Provided data:

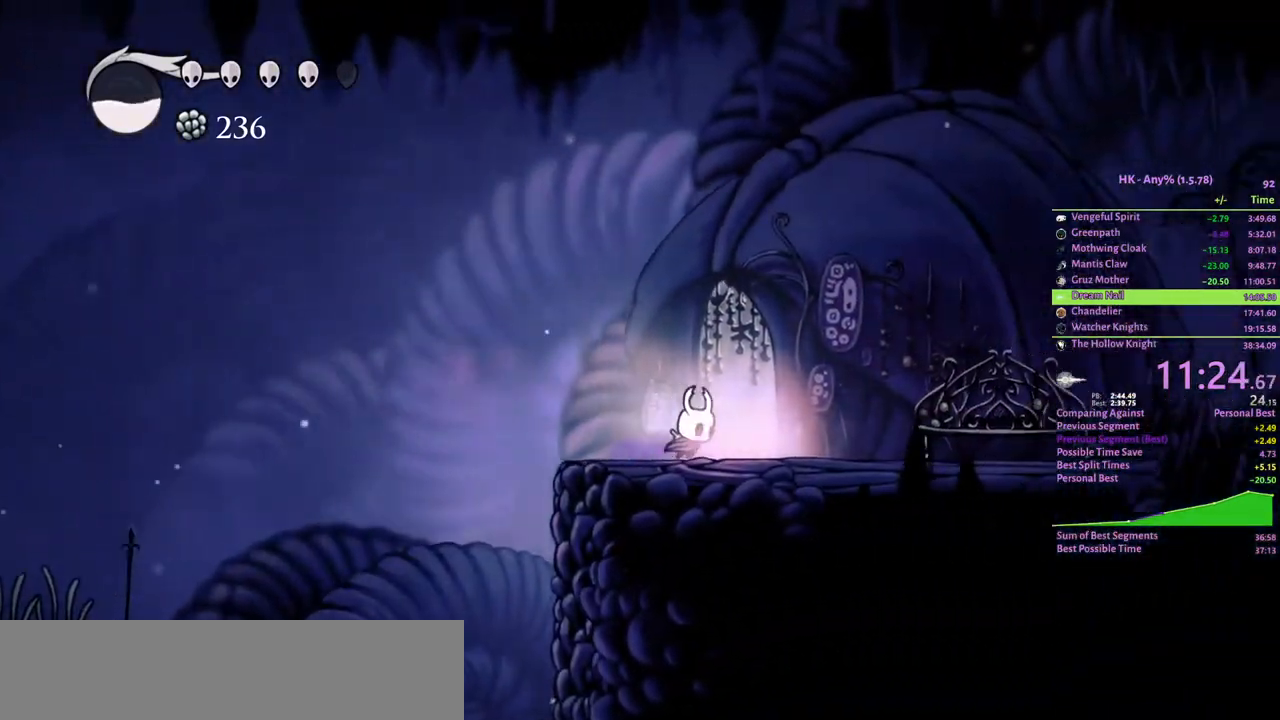
{"keys": [], "events": [[133, "cloak", "up"], [200, "cloak", "down"], [267, "cloak", "up"], [333, "w", "down"], [467, "d", "up"], [467, "w", "up"]]}
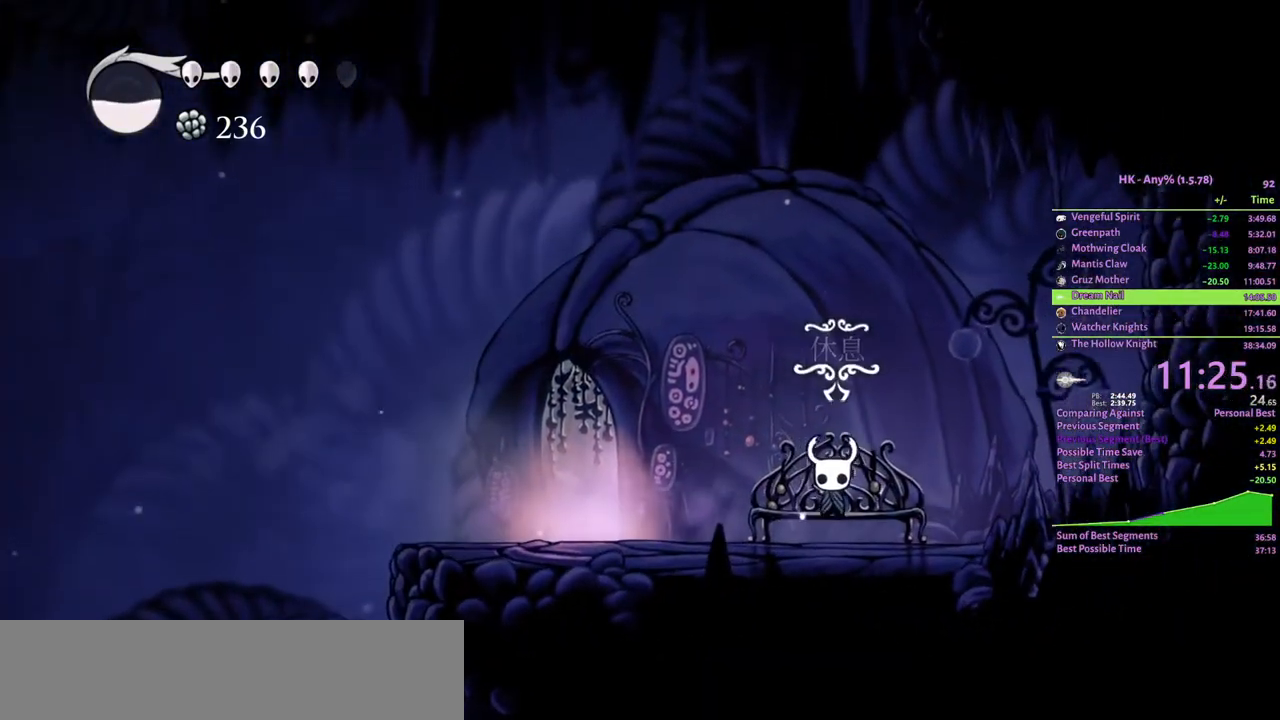
{"keys": ["a"], "events": [[200, "a", "down"], [267, "a", "up"], [333, "a", "down"], [400, "a", "up"], [467, "a", "down"]]}
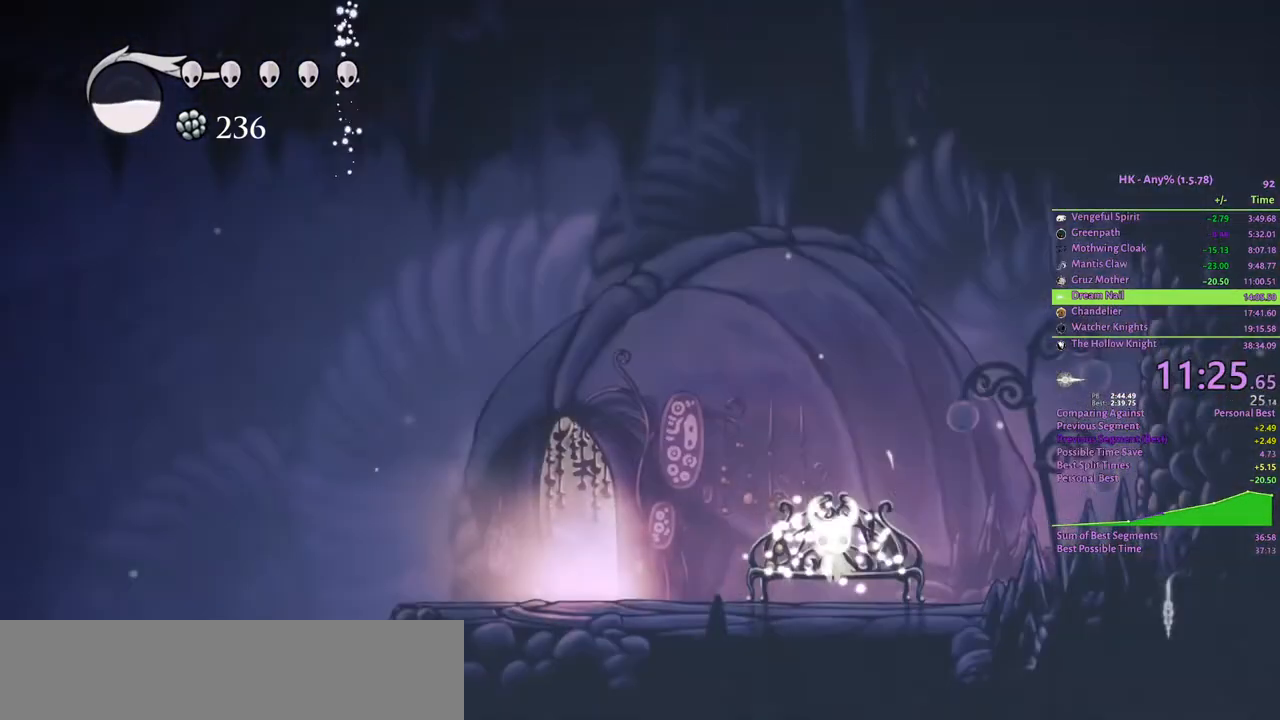
{"keys": ["a"], "events": [[33, "a", "up"], [67, "a", "down"], [167, "a", "up"], [200, "a", "down"], [267, "a", "up"], [333, "a", "down"], [400, "a", "up"], [467, "a", "down"]]}
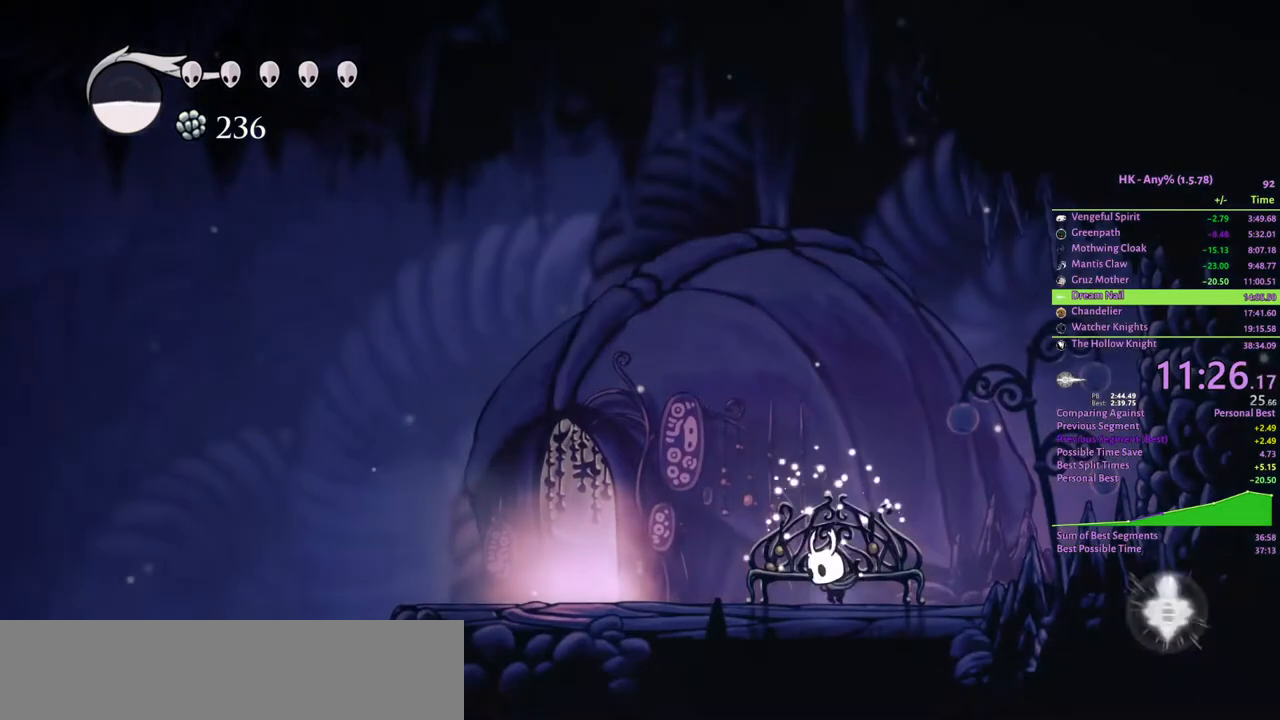
{"keys": ["a"], "events": [[33, "a", "up"], [200, "a", "down"], [200, "cloak", "down"], [333, "cloak", "up"]]}
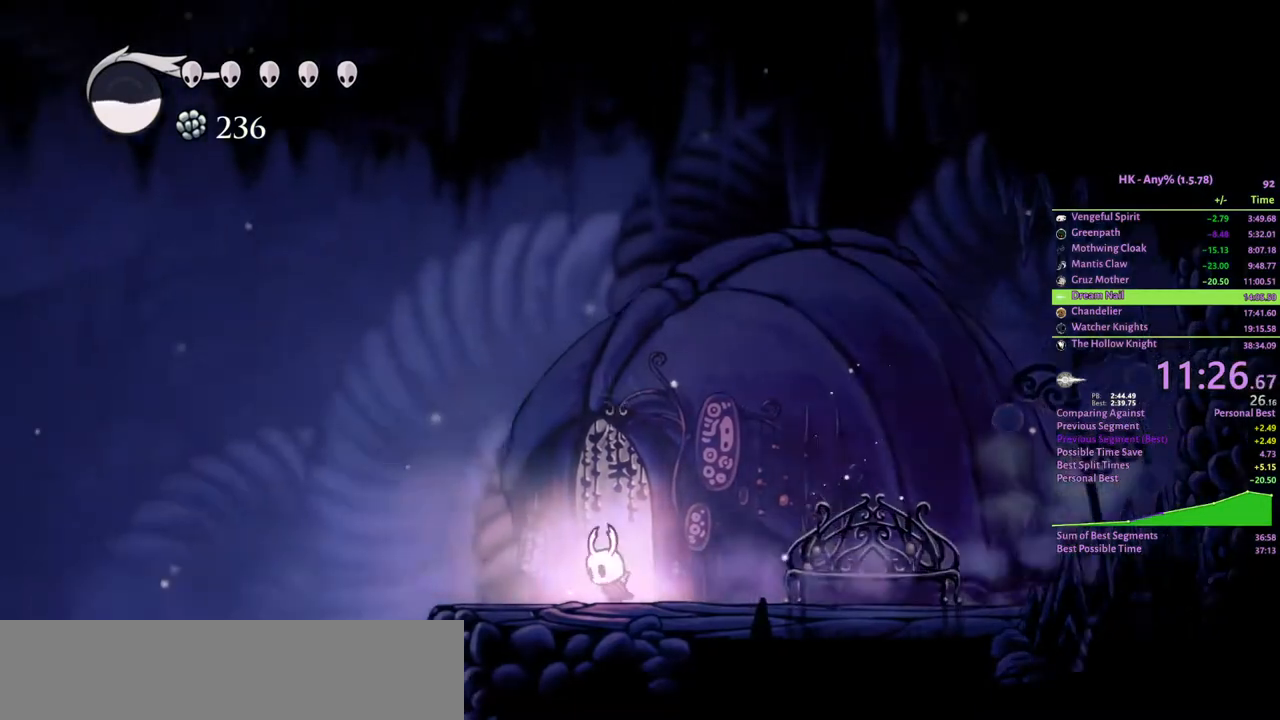
{"keys": ["d"], "events": [[33, "a", "up"], [33, "w", "down"], [100, "w", "up"], [333, "d", "down"]]}
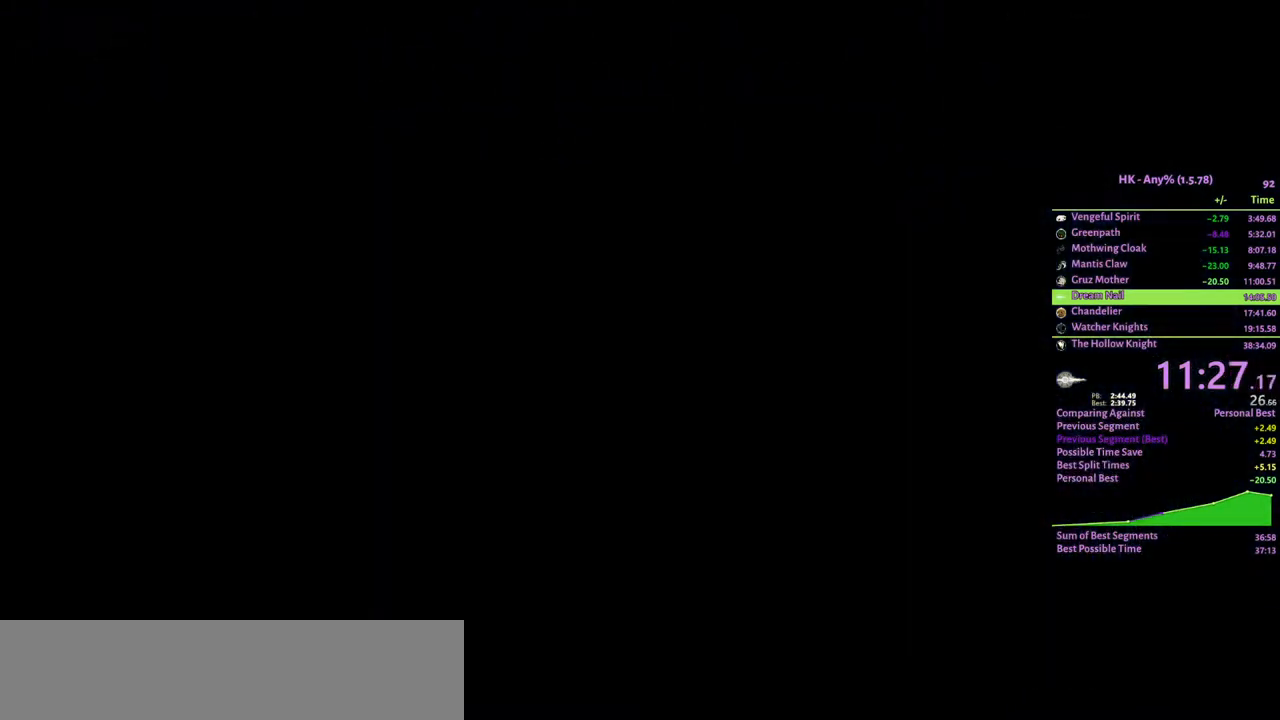
{"keys": ["d"], "events": []}
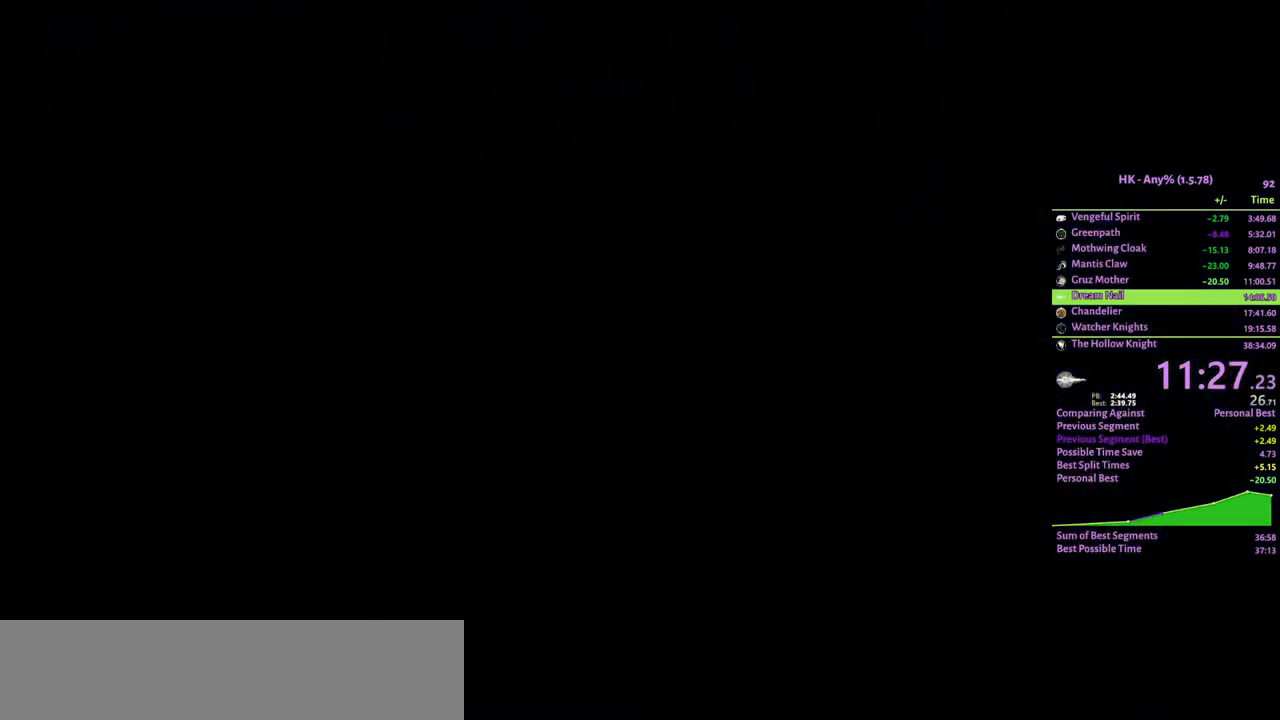
{"keys": ["d"], "events": []}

Exercise details: Search the material above for the word "cloak", then copy each line that holds it.

Answer:
{"keys": [], "events": [[133, "cloak", "up"], [200, "cloak", "down"], [267, "cloak", "up"], [333, "w", "down"], [467, "d", "up"], [467, "w", "up"]]}
{"keys": ["a"], "events": [[33, "a", "up"], [200, "a", "down"], [200, "cloak", "down"], [333, "cloak", "up"]]}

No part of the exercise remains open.